___ SOURCE EXTRACT
Prof. KILSON: Well one, it's just empirically not true. In general, the black middle class and the black professional sector have not distanced themselves. Partly, I think, because the tenacity, the organized systemic, both institutional depth and ideological depth of racism has not allowed people like you and me, Michel Martin, to distance ourselves too much, okay? That's one factor. But another factor is what I would call an intrinsic or internal intellectual factor, the prophetic social Gospel Christian discourse which says your weaker brothers and sisters are your obligation.
Now, people differ. Some say that should've been done at a 100 percent scale, from zero to 10. It should be done in 10. Well, that's just nonsense. The real world doesnt operate that way. WASPs havent done that for white Anglo-Saxons who live in the Appalachian side of American society, who are the rednecks, as black people called them when I was growing up, which is, of course, 75 years ago. Black people called the weak white working class white trash or rednecks, and they often called themselves that.
And the WASP elites haven't been effective at the scale of 10, neither have Jewish-American elites or Italian-American elites or Irish-American elites or any other of our American ethnic group professional and middle sectors have not helped the weaker at 100 percent, so why should we expect our, you know, much weaker middle class and professional class sector to perform at 10, at 100 percent?
______
___ GIVEN ENTRIES
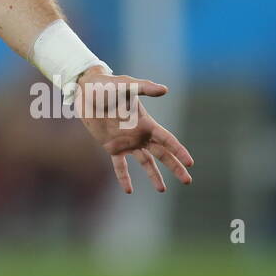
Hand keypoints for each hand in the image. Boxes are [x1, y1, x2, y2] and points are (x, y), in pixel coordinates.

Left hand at [73, 66, 193, 192]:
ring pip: (145, 162)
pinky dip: (124, 177)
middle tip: (188, 181)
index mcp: (146, 122)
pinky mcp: (112, 146)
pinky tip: (128, 190)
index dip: (179, 151)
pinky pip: (120, 166)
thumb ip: (144, 88)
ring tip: (162, 190)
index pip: (167, 140)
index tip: (190, 163)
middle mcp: (139, 134)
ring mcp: (126, 142)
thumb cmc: (106, 85)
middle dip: (175, 167)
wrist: (86, 91)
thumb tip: (165, 89)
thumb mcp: (125, 86)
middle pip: (162, 154)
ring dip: (154, 176)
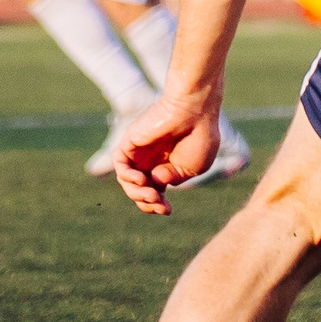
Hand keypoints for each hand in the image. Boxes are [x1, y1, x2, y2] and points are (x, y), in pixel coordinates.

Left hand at [113, 88, 221, 215]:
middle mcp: (151, 160)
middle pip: (138, 190)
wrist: (197, 111)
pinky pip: (120, 164)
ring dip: (137, 194)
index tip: (167, 210)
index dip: (156, 206)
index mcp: (167, 167)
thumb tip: (155, 181)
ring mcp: (140, 152)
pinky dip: (127, 176)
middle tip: (160, 206)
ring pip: (127, 181)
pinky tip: (142, 179)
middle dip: (146, 203)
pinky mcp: (130, 141)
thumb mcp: (194, 168)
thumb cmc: (201, 136)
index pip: (153, 191)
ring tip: (152, 195)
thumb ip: (174, 178)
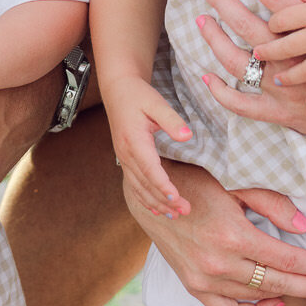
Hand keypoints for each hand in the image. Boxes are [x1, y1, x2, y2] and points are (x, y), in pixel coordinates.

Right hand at [103, 74, 194, 218]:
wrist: (118, 90)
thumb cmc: (138, 95)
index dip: (163, 185)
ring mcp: (123, 158)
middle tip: (186, 211)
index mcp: (134, 140)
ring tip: (175, 215)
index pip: (150, 168)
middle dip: (165, 200)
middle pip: (145, 183)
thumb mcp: (156, 102)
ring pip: (139, 188)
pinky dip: (145, 199)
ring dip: (156, 203)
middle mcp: (126, 153)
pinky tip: (157, 208)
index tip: (177, 198)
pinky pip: (133, 184)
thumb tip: (187, 136)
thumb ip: (172, 120)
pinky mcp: (125, 160)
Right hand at [144, 159, 305, 305]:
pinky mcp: (192, 285)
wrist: (150, 193)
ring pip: (256, 296)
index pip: (286, 259)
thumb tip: (304, 227)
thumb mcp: (235, 183)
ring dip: (286, 296)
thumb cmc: (195, 180)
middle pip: (278, 283)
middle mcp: (219, 263)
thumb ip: (271, 204)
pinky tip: (273, 305)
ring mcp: (204, 278)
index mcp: (233, 235)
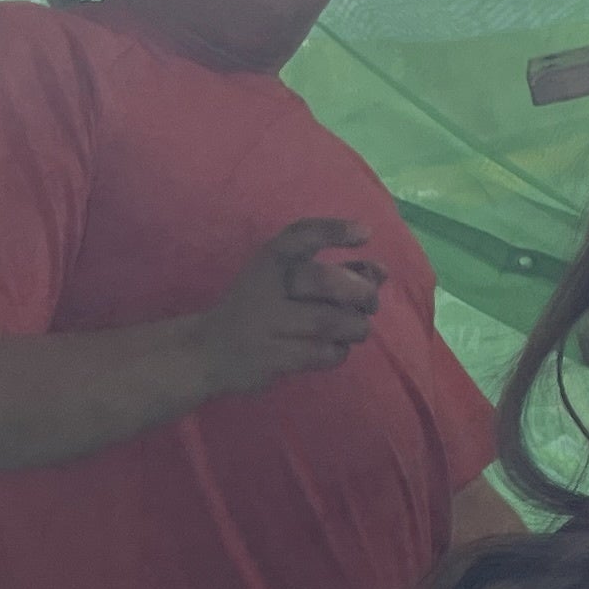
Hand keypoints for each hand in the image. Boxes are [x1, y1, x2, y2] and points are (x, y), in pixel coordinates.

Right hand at [190, 219, 382, 399]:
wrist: (206, 350)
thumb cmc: (259, 307)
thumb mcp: (286, 281)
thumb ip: (334, 272)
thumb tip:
______
* [YOUR TASK]
Please continue the interview excerpt about the black middle class from its last sentence. The rows have nothing to do with the interview excerpt and are separate material.

* [RESULT FOR THIS TASK]
MARTIN: If youre just joining us, youre listening to TELL ME MORE from NPR News. I'm Michel Martin and we're having a Wisdom Watch conversation with Professor Martin Kilson, professor emeritus at Harvard University. He was the first African-American faculty member at Harvard College. And we're talking about black leadership.
And can I ask you your take on the issue that began our conversation, this discussion has taken on a kind of a wider meaning for some people between Tavis Smiley and the Reverend Sharpton over this whole question of whether our first African-American president should have a special - a similar special obligation - to African-Americans and whether these traditional civil rights leaders are advancing aggressively enough the interests...
Prof. KILSON: Right.
MARTIN: ...of African-Americans. What's your take on that?
Prof. KILSON: My position is, you must always let many flowers bloom. That's how black middle classes and the professional sectors have finally found and finally find the right route - the most viable route, right, in that sense -the most effective route for helping the weaker sectors of African-American society. So we're in a situation where many flowers are still blooming, which is to say that there are many ways to solve the multilayered and nasty problems that are still facing black American society. So I support the fact that Reverend Sharpton and Tavis Smiley are challenging these issues, facing these issues from different vantage points.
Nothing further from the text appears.